## What is being asked
Output a faithful copy of the entries, every picture removed.

-=-=-

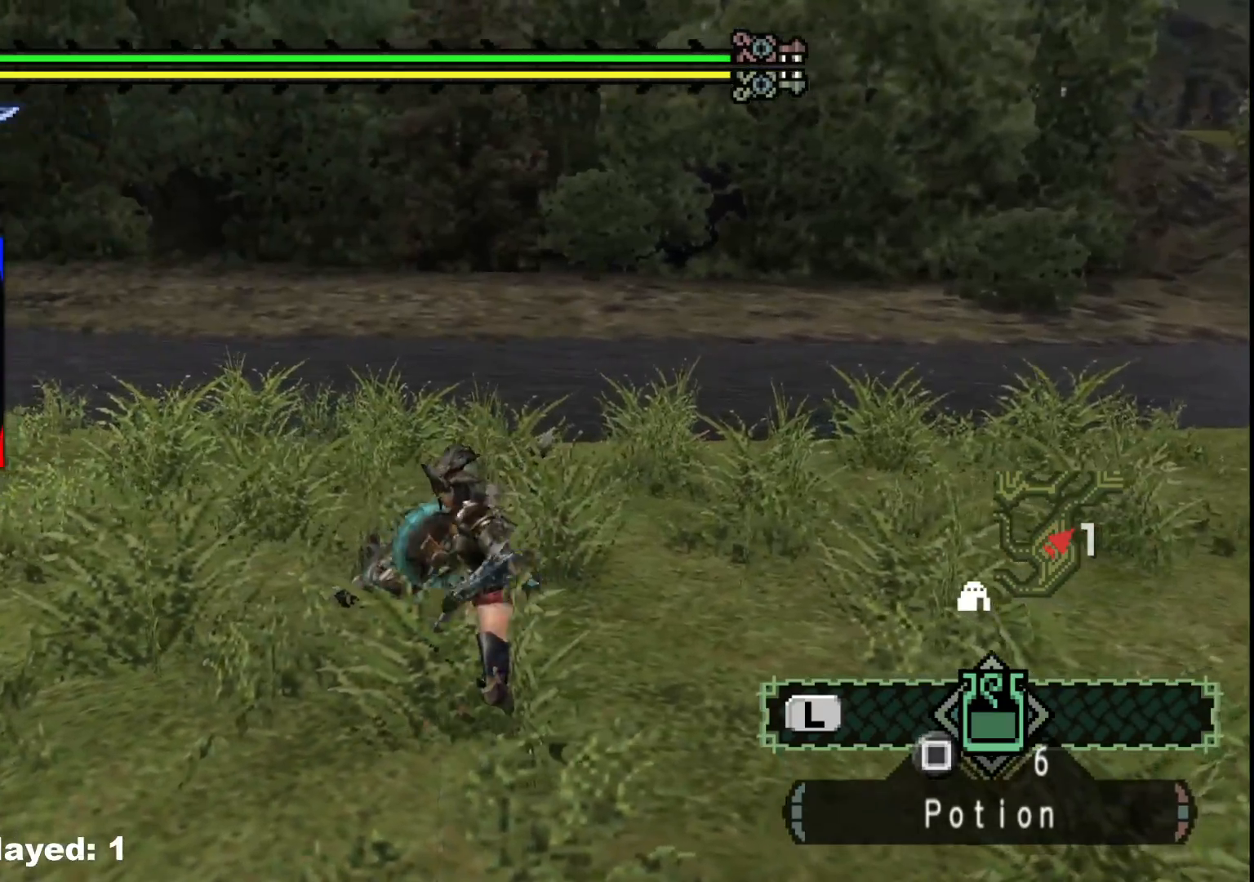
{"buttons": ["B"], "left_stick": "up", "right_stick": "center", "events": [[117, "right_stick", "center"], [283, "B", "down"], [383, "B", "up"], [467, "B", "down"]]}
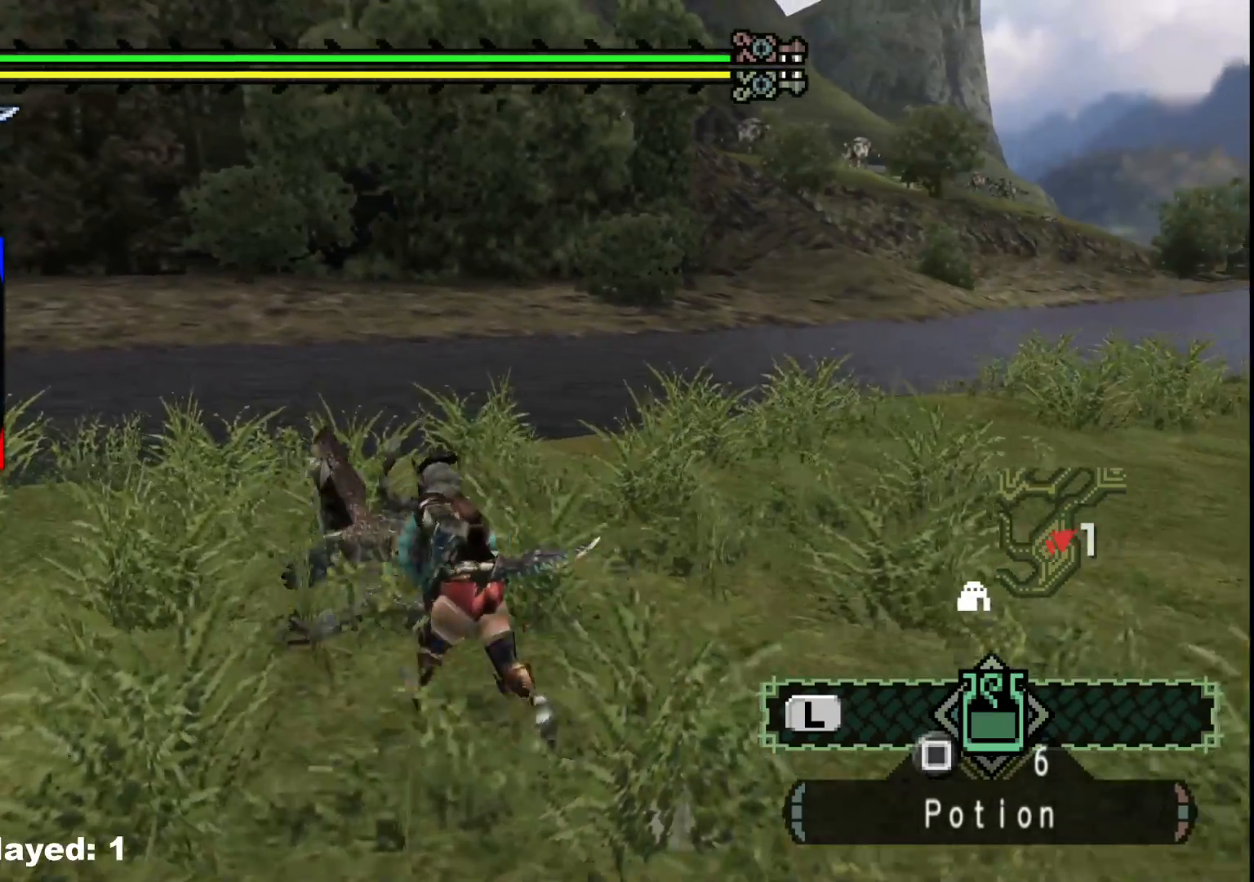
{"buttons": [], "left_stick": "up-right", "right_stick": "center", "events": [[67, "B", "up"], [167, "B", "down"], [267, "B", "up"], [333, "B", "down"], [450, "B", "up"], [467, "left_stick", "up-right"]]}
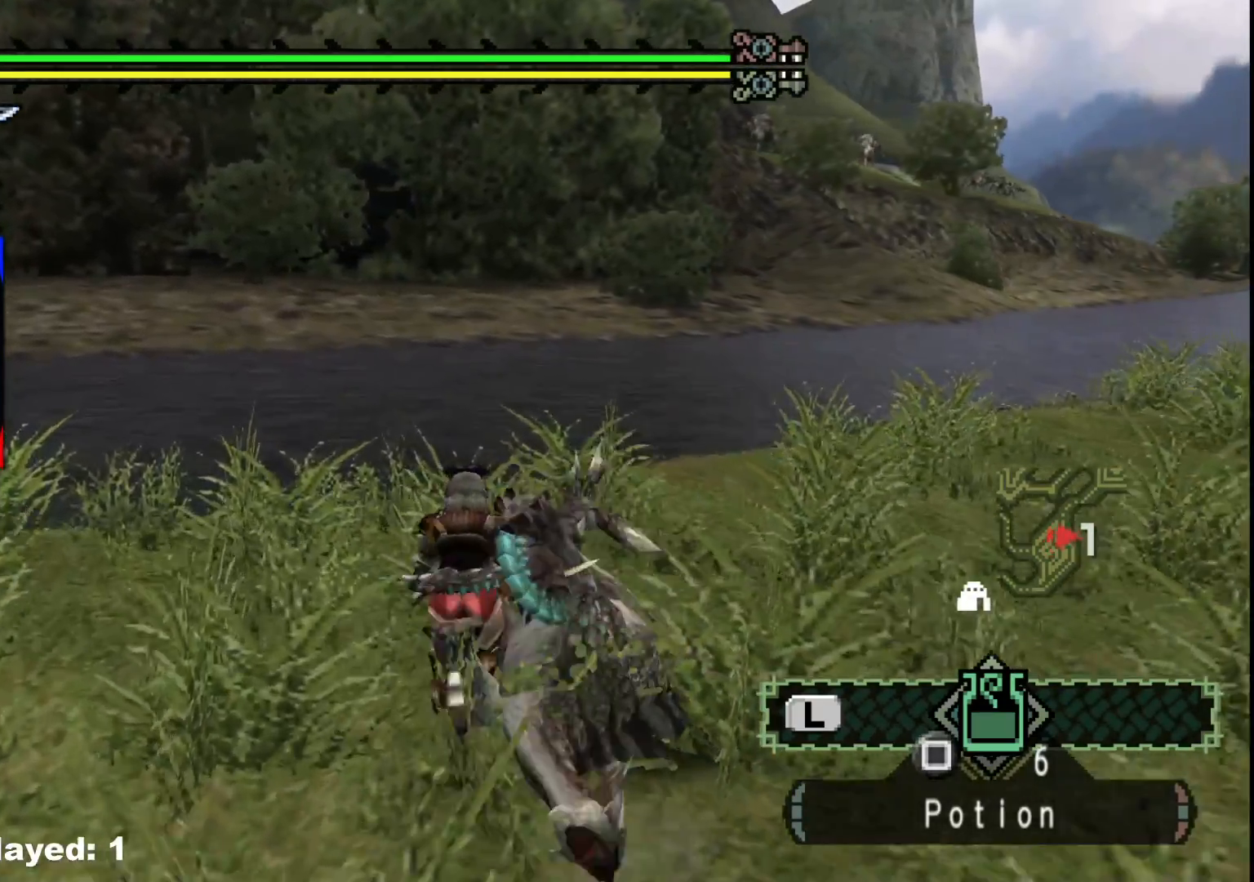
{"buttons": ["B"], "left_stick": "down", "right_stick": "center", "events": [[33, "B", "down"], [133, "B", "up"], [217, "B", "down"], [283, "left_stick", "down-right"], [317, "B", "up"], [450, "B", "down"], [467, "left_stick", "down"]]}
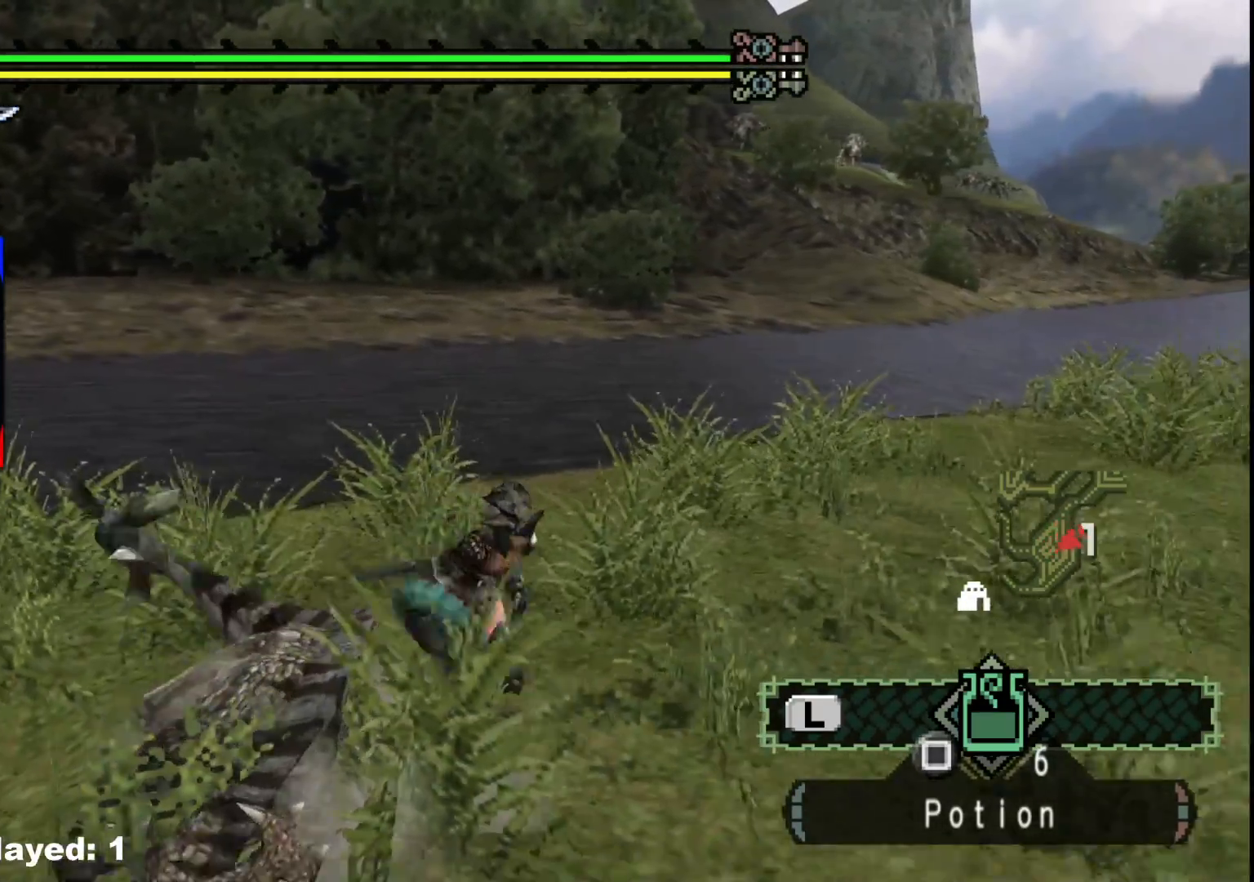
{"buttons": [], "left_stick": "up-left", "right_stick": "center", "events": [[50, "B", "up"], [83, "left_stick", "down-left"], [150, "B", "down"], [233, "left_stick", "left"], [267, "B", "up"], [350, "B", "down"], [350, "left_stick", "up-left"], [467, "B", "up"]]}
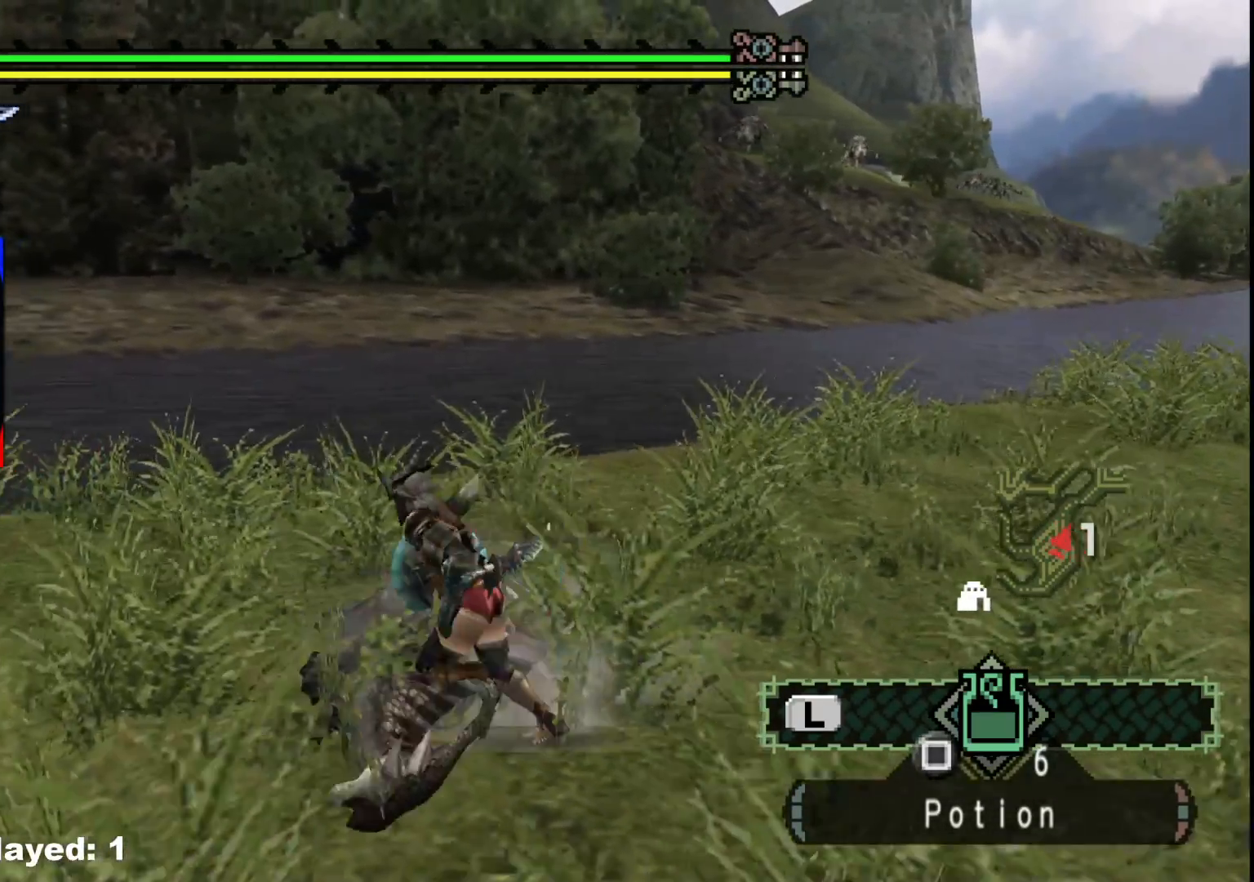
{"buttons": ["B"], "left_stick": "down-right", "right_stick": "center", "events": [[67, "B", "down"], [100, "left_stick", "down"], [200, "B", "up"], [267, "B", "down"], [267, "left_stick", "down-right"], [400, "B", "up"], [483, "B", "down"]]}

-=-=-

## Solution
{"buttons": ["B"], "left_stick": "up", "right_stick": "center", "events": [[117, "right_stick", "center"], [283, "B", "down"], [383, "B", "up"], [467, "B", "down"]]}
{"buttons": [], "left_stick": "up-right", "right_stick": "center", "events": [[67, "B", "up"], [167, "B", "down"], [267, "B", "up"], [333, "B", "down"], [450, "B", "up"], [467, "left_stick", "up-right"]]}
{"buttons": ["B"], "left_stick": "down", "right_stick": "center", "events": [[33, "B", "down"], [133, "B", "up"], [217, "B", "down"], [283, "left_stick", "down-right"], [317, "B", "up"], [450, "B", "down"], [467, "left_stick", "down"]]}
{"buttons": [], "left_stick": "up-left", "right_stick": "center", "events": [[50, "B", "up"], [83, "left_stick", "down-left"], [150, "B", "down"], [233, "left_stick", "left"], [267, "B", "up"], [350, "B", "down"], [350, "left_stick", "up-left"], [467, "B", "up"]]}
{"buttons": ["B"], "left_stick": "down-right", "right_stick": "center", "events": [[67, "B", "down"], [100, "left_stick", "down"], [200, "B", "up"], [267, "B", "down"], [267, "left_stick", "down-right"], [400, "B", "up"], [483, "B", "down"]]}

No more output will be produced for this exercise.